About 30 million Americans have an eating disorder, a drastic percentage of which are female, minorities and/or transgender. While over half of the diagnosed cases of bulimia in the country are at least partially genetically caused, stress is a massive factor in the development of an eating disorder. Like substance abuse, sometimes it’s a matter of maladaptive behavior – short-term reward, long-term damage. This is especially true for cases of a binge eating disorder, where roughly half of all cases is diagnosed alongside either anxiety, depression, or both.
The statistics are alarming, both for anorexia/bulimia and binge eating. Other less common eating disorders such as restrictive food intake and diabulimia are also taking their toll on the American population – and our general solution is support and therapy. Medication does less in cases of an eating disorder than it might for other disorders, perhaps due to the complex nature of how an eating disorder develops.

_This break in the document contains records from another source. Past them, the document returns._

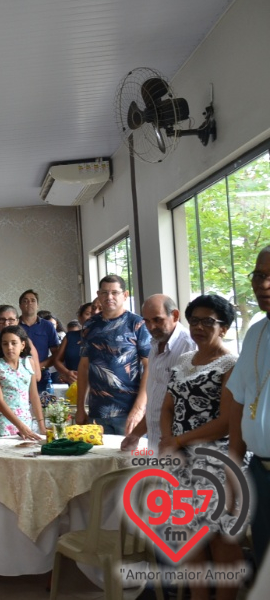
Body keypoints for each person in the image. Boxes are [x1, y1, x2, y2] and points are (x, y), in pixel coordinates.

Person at [159, 295, 240, 600]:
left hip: (216, 463)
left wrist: (178, 441)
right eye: (194, 320)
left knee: (221, 539)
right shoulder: (183, 361)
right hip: (180, 463)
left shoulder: (231, 364)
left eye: (209, 321)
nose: (199, 327)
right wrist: (170, 443)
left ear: (225, 327)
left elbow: (227, 421)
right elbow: (168, 407)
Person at [227, 246, 270, 570]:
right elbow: (240, 404)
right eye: (259, 275)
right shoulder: (256, 332)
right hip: (260, 471)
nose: (263, 285)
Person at [75, 275, 152, 434]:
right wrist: (80, 407)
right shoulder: (90, 325)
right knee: (99, 457)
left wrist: (139, 408)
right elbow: (83, 368)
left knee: (131, 457)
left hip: (129, 412)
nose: (109, 297)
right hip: (97, 411)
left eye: (115, 293)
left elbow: (149, 367)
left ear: (125, 295)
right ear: (98, 295)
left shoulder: (137, 324)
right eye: (104, 293)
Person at [121, 295, 195, 453]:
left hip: (181, 445)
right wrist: (135, 435)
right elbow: (156, 403)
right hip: (156, 443)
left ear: (175, 315)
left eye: (157, 320)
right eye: (146, 321)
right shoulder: (154, 345)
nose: (151, 326)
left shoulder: (190, 347)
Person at [0, 326, 45, 440]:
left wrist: (41, 426)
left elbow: (34, 396)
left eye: (14, 343)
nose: (9, 347)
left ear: (22, 345)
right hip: (3, 422)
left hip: (26, 421)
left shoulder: (29, 362)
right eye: (5, 344)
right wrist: (20, 426)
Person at [17, 290, 60, 393]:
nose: (29, 303)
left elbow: (57, 354)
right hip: (18, 375)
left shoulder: (47, 326)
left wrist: (38, 367)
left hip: (42, 375)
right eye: (25, 301)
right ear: (20, 306)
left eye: (33, 300)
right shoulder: (15, 326)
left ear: (38, 305)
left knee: (41, 406)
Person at [52, 303, 94, 384]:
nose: (91, 317)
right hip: (73, 383)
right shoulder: (70, 336)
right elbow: (57, 360)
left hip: (97, 385)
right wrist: (67, 373)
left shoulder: (104, 339)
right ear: (80, 318)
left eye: (94, 314)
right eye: (88, 314)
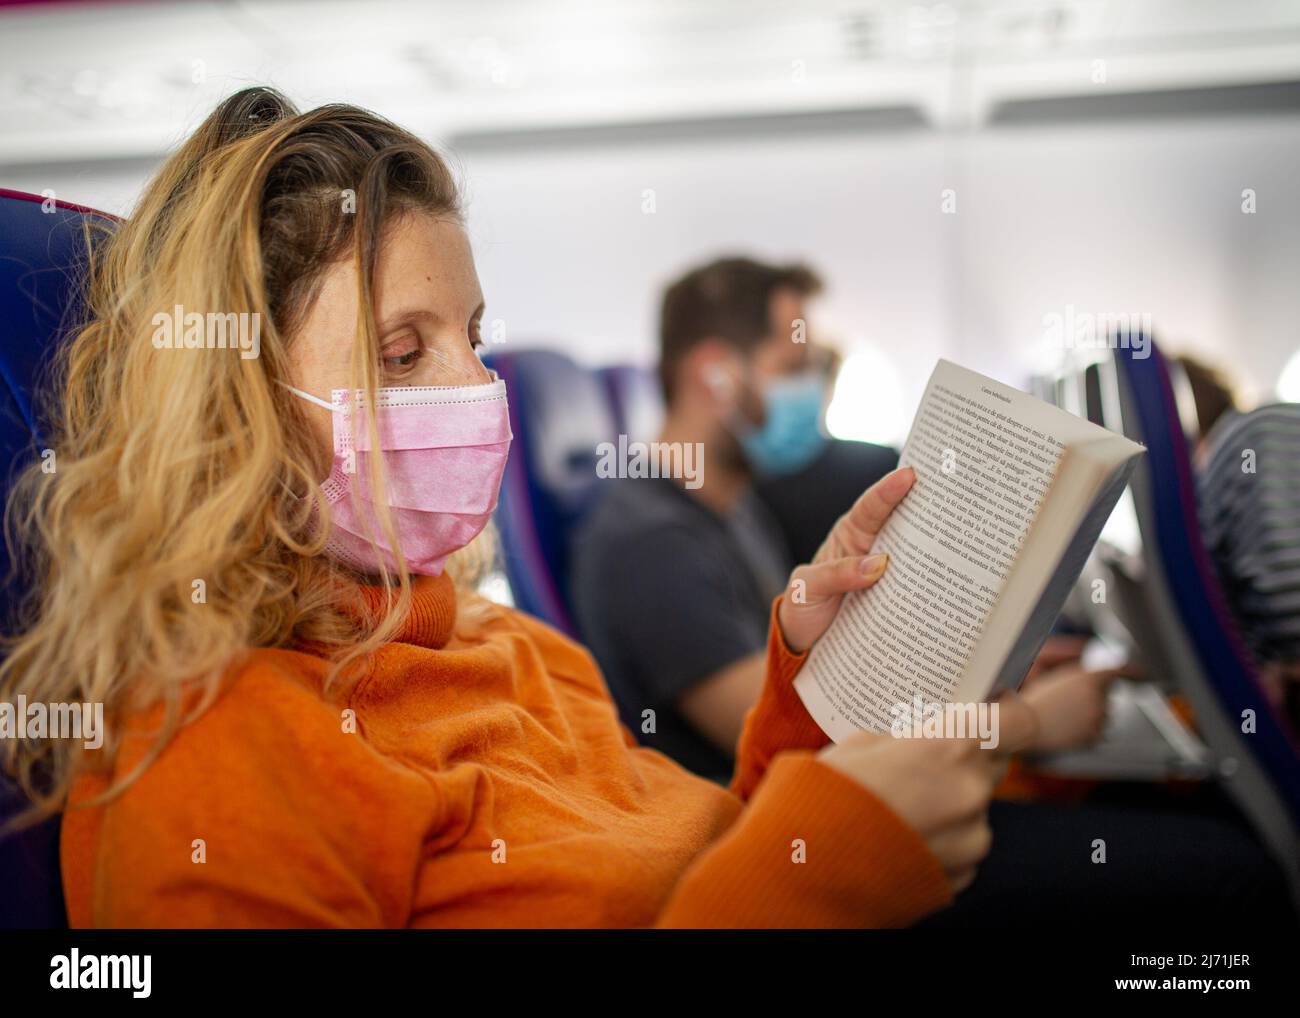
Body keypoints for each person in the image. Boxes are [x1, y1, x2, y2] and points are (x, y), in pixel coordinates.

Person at [0, 88, 1049, 928]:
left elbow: (714, 854)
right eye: (403, 352)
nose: (474, 388)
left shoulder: (519, 649)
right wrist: (824, 878)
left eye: (475, 336)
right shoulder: (223, 752)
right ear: (238, 415)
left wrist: (817, 697)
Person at [571, 257, 894, 776]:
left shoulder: (735, 505)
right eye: (792, 370)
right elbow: (799, 745)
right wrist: (1014, 722)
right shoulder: (653, 545)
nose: (812, 393)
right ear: (715, 375)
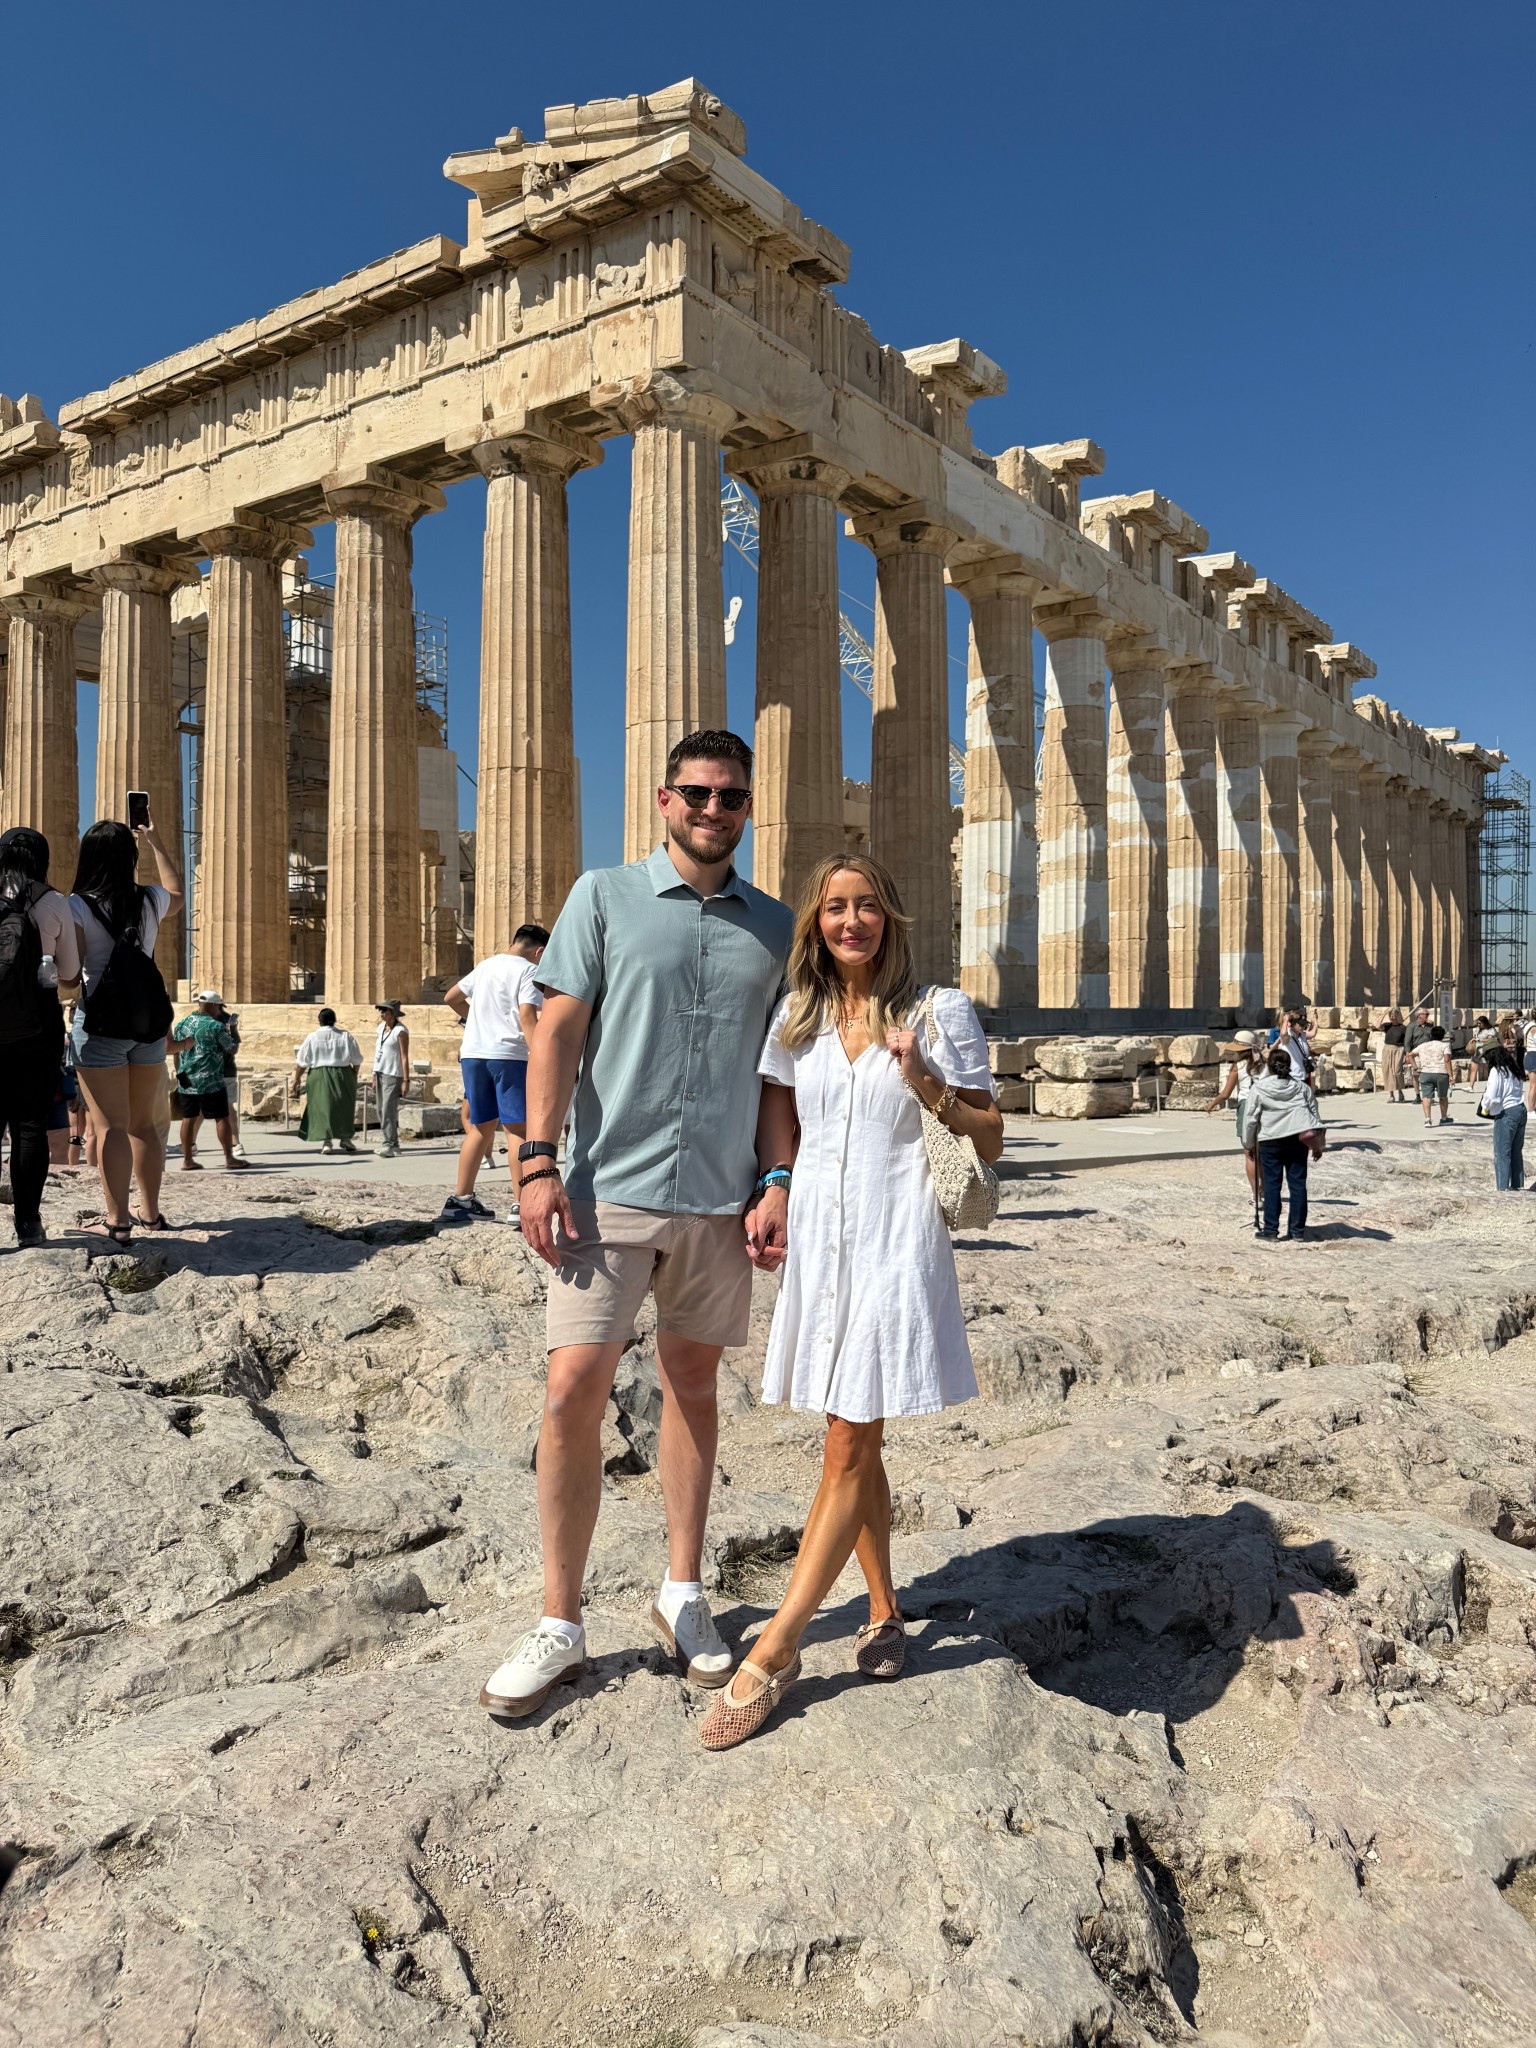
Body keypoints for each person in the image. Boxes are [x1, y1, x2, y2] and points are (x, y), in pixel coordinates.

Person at [479, 729, 793, 1722]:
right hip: (603, 1183)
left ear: (748, 806)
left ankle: (683, 1591)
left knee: (693, 1384)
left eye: (731, 796)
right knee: (572, 1386)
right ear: (664, 799)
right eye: (697, 792)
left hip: (717, 1193)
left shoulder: (775, 926)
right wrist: (534, 1157)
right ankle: (560, 1621)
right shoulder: (603, 896)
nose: (713, 808)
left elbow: (775, 1071)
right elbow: (559, 1030)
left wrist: (779, 1174)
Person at [697, 856, 1004, 1751]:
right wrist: (777, 1184)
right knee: (850, 1430)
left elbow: (992, 1133)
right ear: (817, 923)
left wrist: (928, 1084)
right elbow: (781, 1115)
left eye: (868, 904)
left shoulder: (936, 1011)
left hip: (897, 1235)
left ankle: (778, 1649)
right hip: (823, 1242)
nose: (852, 920)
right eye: (836, 907)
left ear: (892, 915)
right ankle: (881, 1607)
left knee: (848, 1436)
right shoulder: (797, 1018)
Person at [70, 814, 183, 1247]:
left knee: (111, 1127)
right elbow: (176, 892)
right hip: (147, 1025)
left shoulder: (77, 906)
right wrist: (155, 841)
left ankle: (118, 1221)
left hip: (99, 1025)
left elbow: (69, 974)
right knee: (143, 1126)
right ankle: (151, 1214)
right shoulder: (150, 900)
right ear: (130, 857)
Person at [0, 828, 81, 1248]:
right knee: (29, 1127)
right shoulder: (53, 902)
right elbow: (69, 974)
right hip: (35, 1029)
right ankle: (28, 1224)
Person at [441, 923, 549, 1226]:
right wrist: (541, 1056)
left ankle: (460, 1199)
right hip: (508, 1055)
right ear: (538, 951)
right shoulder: (528, 971)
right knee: (516, 1130)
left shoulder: (485, 965)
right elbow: (527, 1016)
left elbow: (451, 997)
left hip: (474, 1053)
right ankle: (519, 1203)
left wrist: (476, 1019)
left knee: (479, 1127)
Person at [1244, 1045, 1323, 1242]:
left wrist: (1248, 1143)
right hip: (1297, 1139)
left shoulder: (1259, 1088)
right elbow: (1314, 1114)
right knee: (1297, 1185)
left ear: (1269, 1067)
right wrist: (1317, 1144)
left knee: (1272, 1185)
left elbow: (1251, 1118)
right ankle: (1297, 1231)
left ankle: (1271, 1229)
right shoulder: (1301, 1087)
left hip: (1270, 1139)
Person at [169, 991, 244, 1171]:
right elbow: (231, 1049)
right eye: (218, 1006)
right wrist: (233, 1029)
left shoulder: (183, 1024)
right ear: (212, 1005)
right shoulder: (215, 1026)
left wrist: (180, 1072)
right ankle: (229, 1158)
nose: (219, 1011)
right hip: (211, 1080)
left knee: (188, 1118)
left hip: (187, 1079)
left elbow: (176, 1051)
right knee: (221, 1117)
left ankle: (187, 1159)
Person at [292, 1008, 362, 1153]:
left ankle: (327, 1142)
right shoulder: (345, 1036)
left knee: (322, 1107)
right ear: (334, 1020)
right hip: (343, 1072)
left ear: (320, 1021)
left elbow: (302, 1061)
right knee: (344, 1106)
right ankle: (345, 1139)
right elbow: (356, 1059)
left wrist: (297, 1078)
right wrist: (353, 1074)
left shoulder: (312, 1037)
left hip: (319, 1073)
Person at [1207, 1031, 1264, 1201]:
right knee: (1262, 1153)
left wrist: (1212, 1103)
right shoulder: (1265, 1063)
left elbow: (1226, 1094)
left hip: (1247, 1106)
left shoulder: (1237, 1066)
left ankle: (1256, 1196)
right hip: (1265, 1107)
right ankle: (1265, 1190)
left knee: (1249, 1154)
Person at [1481, 1044, 1527, 1192]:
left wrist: (1485, 1106)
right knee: (1516, 1151)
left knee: (1502, 1153)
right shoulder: (1513, 1068)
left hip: (1506, 1112)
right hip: (1520, 1108)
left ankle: (1502, 1189)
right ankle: (1517, 1185)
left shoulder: (1496, 1071)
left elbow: (1492, 1097)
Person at [372, 1001, 409, 1159]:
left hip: (393, 1073)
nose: (382, 1013)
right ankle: (392, 1143)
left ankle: (389, 1143)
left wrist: (406, 1080)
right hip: (380, 1071)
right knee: (381, 1109)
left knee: (388, 1108)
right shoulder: (380, 1029)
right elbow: (377, 1051)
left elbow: (404, 1056)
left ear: (393, 1013)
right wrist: (374, 1073)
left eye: (385, 1011)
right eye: (381, 1010)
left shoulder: (400, 1031)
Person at [1414, 1024, 1453, 1126]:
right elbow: (1447, 1060)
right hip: (1441, 1073)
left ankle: (1428, 1119)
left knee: (1426, 1096)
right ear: (1442, 1036)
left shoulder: (1423, 1045)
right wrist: (1451, 1076)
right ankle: (1444, 1118)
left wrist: (1415, 1067)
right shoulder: (1445, 1045)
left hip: (1426, 1073)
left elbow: (1409, 1055)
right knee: (1443, 1097)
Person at [1379, 1008, 1408, 1102]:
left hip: (1398, 1050)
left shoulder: (1403, 1028)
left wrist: (1405, 1054)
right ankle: (1391, 1094)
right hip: (1387, 1049)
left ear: (1398, 1016)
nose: (1392, 1017)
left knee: (1397, 1072)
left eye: (1394, 1015)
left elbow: (1405, 1042)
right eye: (1391, 1015)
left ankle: (1400, 1091)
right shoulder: (1387, 1026)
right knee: (1387, 1072)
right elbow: (1377, 1025)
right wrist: (1384, 1014)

When it’s not genetic, eating disorders may be related to a low self-esteem and major body issues, including a powerful feeling of self-consciousness regarding personal weight, and body dysmorphia – an anxiety disorder that causes someone to see themselves in a highly negative and different light from reality, from feeling inadequate in size and weight to considering a minor personal imperfection as a highly visible flaw.
Treating Our Mental Illnesses
Mental illness is a highly individual manner, where every case has its own nuances and unique circumstances that make diagnosis and treatment challenging. Sometimes, we like to make sweeping allegations and simplistic statements about certain disorders to help simplify the complex, but that only hurts the credibility of psychology. It’s a lot more realistic to think about these disorders as categories of related symptoms, many of which are closely related and tie into a problem solved by a specific set of therapies and medication.
There are some generalities that can be said about mental disorders, though. For one, a mental disorder is never guaranteed. People can go through untold amounts of trauma and not develop PTSD. Some people still develop high levels of anxiety without having experienced trauma or abuse.
While one breakup might’ve been enough to set off a depression, that doesn’t mean the next one will do the same for the same person. There are too many factors and too many variables to give a perfect explanation of how any individual case of mental illness came to pass – the best we can do is help you understand why you might’ve been affected, and what options you have towards getting better.
Things get even more complicated when you realize that many of these disorders – such as anxiety, depression, and bulimia – act together, making a clear diagnosis tough to call. It’s important not to get too hung up on labels – what we call things doesn’t ultimately matter when we focus on tackling an individual’s problem as a whole.